### ACTIVITY
An exact copy of the lines from the one containing "[372,388,521,407] [96,413,521,432] [96,438,521,457]" through the last line below is required; include both of those lines and no others.

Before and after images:
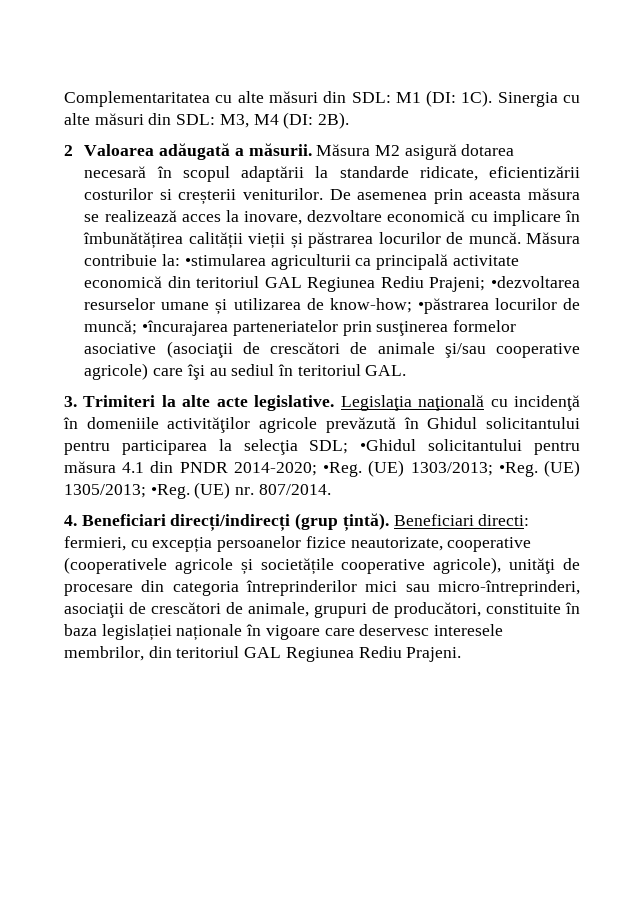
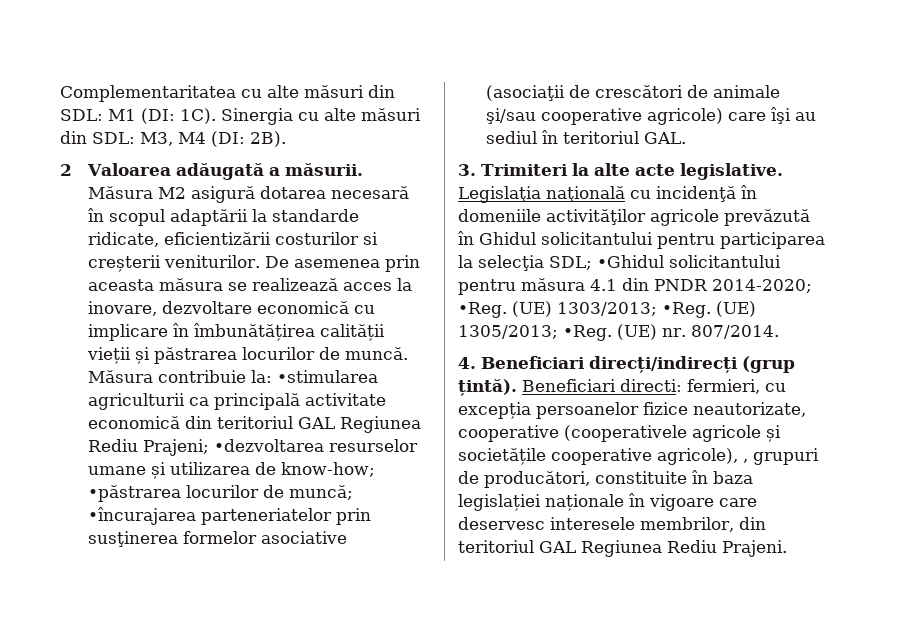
[509,558,580,574] [64,580,580,596] [64,602,309,618] unităţi de procesare din categoria întreprinderilor mici sau micro-întreprinderi, asociaţii de crescători de animale, -> [743,459,748,463] ,

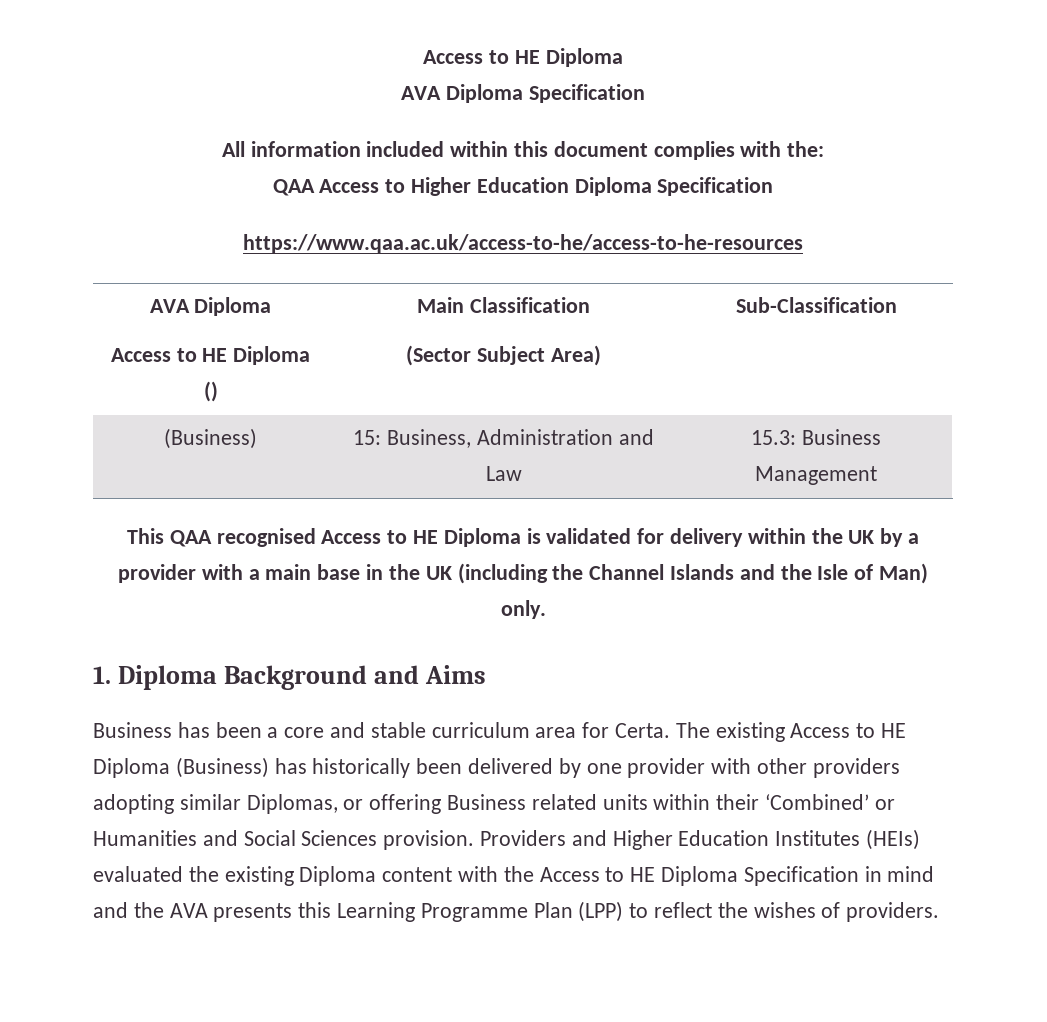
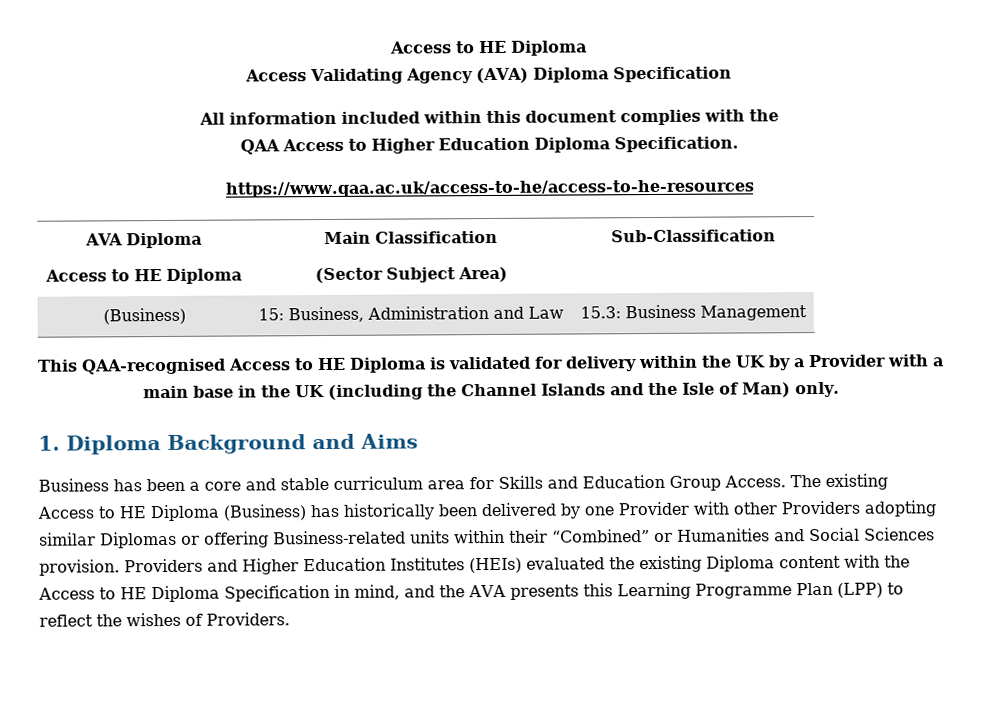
[401,86,442,100] AVA -> [245,67,530,85] Access Validating Agency (AVA)
[787,141,825,157] the: -> [748,109,779,122] the
[657,177,774,196] Specification -> [613,136,739,153] Specification.
[203,381,218,402] () -> (242, 276) none
[169,528,316,547] QAA recognised -> [82,358,226,375] QAA-recognised
[118,564,197,583] provider -> [808,354,886,368] Provider
[615,723,671,738] Certa. -> [498,474,786,491] Skills and Education Group Access.
[627,758,706,778] provider -> [618,501,689,516] Provider
[812,758,900,778] providers -> [781,500,860,515] Providers
[246,794,338,814] Diplomas, -> [100,531,177,549] Diplomas
[447,794,597,810] Business related -> [273,530,406,545] Business-related
[765,794,870,810] ‘Combined’ -> [552,529,650,543] “Combined”
[887,866,935,882] mind -> [354,584,400,600] mind,
[846,902,940,922] providers. -> [206,612,290,626] Providers.

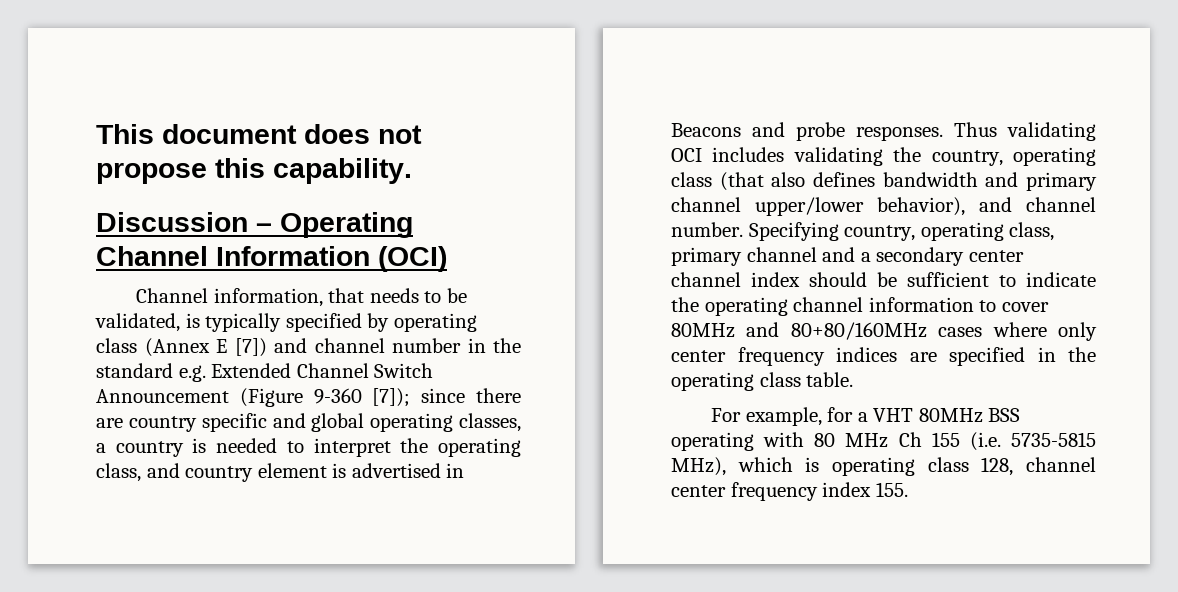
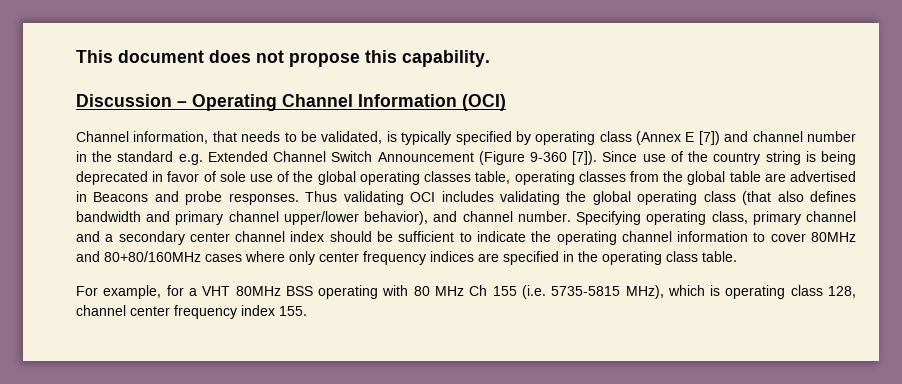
[372,388,521,407] [96,413,521,432] [96,438,521,457] [96,463,347,482] [7]); since there are country specific and global operating classes, a country is needed to interpret the operating class, and country element is -> [572,151,856,165] [76,171,786,185] [7]). Since use of the country string is being deprecated in favor of sole use of the global operating classes table, operating classes from the global table are
[931,150,1003,166] country, -> [592,191,631,205] global
[844,225,916,241] country, -> (642, 218) none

### WRITTEN RESPONSE
[372,388,521,407] [96,413,521,432] [96,438,521,457] [96,463,347,482] [7]); since there are country specific and global operating classes, a country is needed to interpret the operating class, and country element is -> [572,151,856,165] [76,171,786,185] [7]). Since use of the country string is being deprecated in favor of sole use of the global operating classes table, operating classes from the global table are
[931,150,1003,166] country, -> [592,191,631,205] global
[844,225,916,241] country, -> (642, 218) none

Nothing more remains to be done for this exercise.